If they find that a person does return back to baseline,

they again instill the treatment as soon as they start showing symptoms back to baseline.

Hopefully, so that this individual doesn't

have to suffer for any prolonged amount of time.

In this case, again, they did this.

They restarted the deep brain stimulation,

again, without this person's knowledge,

and within even a shorter period of time,

a few days, he returned back to his treatment levels.

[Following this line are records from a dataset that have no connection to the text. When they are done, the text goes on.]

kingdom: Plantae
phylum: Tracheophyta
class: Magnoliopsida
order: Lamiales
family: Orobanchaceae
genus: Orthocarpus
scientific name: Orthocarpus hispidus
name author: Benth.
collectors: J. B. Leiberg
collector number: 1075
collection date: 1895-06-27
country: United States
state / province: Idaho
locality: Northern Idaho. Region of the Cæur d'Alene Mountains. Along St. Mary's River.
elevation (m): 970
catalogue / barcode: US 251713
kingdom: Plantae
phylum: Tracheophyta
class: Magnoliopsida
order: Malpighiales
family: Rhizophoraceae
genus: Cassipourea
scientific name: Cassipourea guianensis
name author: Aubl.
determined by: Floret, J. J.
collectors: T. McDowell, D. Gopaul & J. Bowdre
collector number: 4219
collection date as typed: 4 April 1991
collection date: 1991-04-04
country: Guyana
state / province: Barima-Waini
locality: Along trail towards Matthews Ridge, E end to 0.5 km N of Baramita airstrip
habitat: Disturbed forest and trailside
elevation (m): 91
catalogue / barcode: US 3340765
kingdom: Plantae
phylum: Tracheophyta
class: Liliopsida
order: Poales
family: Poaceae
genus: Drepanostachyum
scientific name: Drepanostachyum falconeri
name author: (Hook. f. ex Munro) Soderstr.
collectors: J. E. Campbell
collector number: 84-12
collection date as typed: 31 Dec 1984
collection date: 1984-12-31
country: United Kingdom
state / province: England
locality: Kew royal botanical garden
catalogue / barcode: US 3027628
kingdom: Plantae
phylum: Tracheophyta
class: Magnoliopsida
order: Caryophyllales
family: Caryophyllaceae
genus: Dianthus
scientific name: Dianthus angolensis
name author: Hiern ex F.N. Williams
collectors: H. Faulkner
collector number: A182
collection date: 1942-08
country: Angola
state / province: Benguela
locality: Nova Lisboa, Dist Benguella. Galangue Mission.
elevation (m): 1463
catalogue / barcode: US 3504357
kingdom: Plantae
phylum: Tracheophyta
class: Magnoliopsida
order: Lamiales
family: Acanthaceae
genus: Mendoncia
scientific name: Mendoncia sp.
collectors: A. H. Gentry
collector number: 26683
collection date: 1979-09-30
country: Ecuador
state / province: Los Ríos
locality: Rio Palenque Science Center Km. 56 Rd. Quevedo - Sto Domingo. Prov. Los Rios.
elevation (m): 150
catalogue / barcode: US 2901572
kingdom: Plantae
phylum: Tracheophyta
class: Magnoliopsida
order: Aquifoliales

This is even better for the whole anti-placebo argument because,

again, this is without his knowledge.

It's being turned on and off.

This is a replication of the effect multiple times in the same individual.

Really good indication that it really is the deep brain stimulation and not something

else just random changes in the person

over time or placebo effect causing this difference.

[NOISE] Just some characteristics of the single-case design and

a good way to differentiate it from regular types of experiments.

For one, of course,

it examines people individually as opposed to a group,

so it's not going to talk about things like group averages.

It's going to be saying more like four out of six people, for instance,

in this case, did show significant improvement in their depression scores.

Most of them do employ this reversal of design so

either an ABA or an ABAB design.

Of course, what makes it a quasi-experiment is,

well, in this case, very clearly,

there was no control group.

Without a control group, you necessarily can't have

experimental control or randomization because those require multiple groups.

But even with multiple groups,

usually with a quasi-experiment,

you don't have any type of true control over

what patients are experiencing other than the independent variable or the treatment,

and there's no random assignment,

because usually, you're dealing with person factors like depression.

Most often these things are used to test the effectiveness of treatments.

They're very common in therapeutic designs,

especially involved with medications.